Twelve years after a handful of villagers strapped themselves to the rivers’ rocks, the protestor’s resolve has remained undeterred. Pak Mun villagers have joined forces with other dispossessed of Thailand to create the Assembly of the Poor, a large people’s organization that has limited but undeniable influence in national politics. They have organized a 2,000-mile protest march and raised more than ten protest villages throughout the nation including one in front of Bangkok’s Government House. In 2001 they were successful in lobbying the government to open the eight sluice gates of the dam in order to perform studies on the natural river ecology and the communities it supports. Released last month, this study notes the social and ecological damage far outweighs the benefits from electricity. Moreover, it illustrates the communities’ and ecosystem’s regenerative ability. Regardless, the Thai government is threatening to once again ignore the plight of villagers and reasoning of academics. Surely, as long as Thailand’s powerful continue to take their cues from Western political, economic and corporate paradigms, the villagers’ fight to stay afloat will still remain.

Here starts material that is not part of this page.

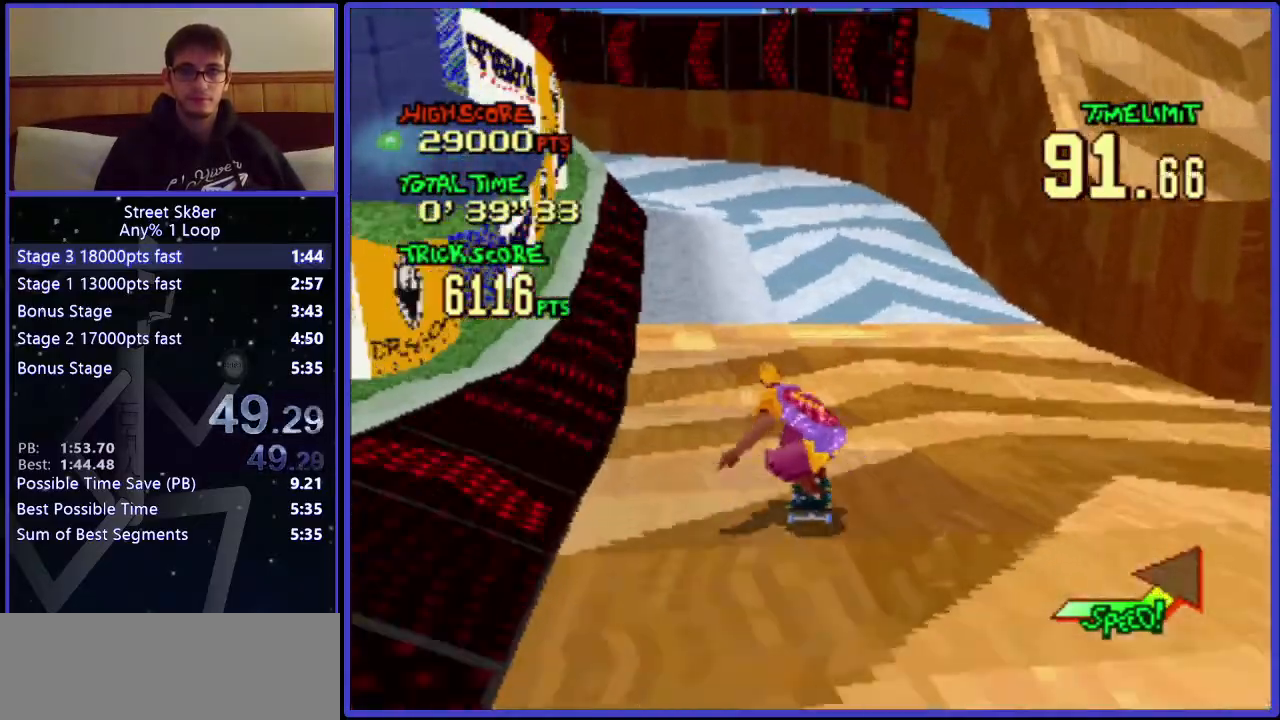
{"keys": ["left", "w"], "events": [[200, "left", "down"]]}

A video and in-depth presentation regarding the Pak Mun Dam was be held Thursday, November 7th at 7pm at the Illinois Disciples Foundation, 610 E. Springfield Ave, Champaign. Opportunities for attendees to write and sign letters followed the presentation.
Joe Rupp is a student at the U of I majoring in Agriculture and Consumer Economics with a focus on International Trade, Policy and Development. This past year he spent over seven months in Thailand, first as a student and then as an informal correspondent between the study abroad program, the villagers of Pak Mun and several local and international NGOs. Joe says the experience really lit a fire inside him: “Thailand not only exposed me to a different way of life, culturally, economically and politically, it also clearly showed me the connection between them and us, the United States and the rest of the world. You can’t understand that and not want to do anything.”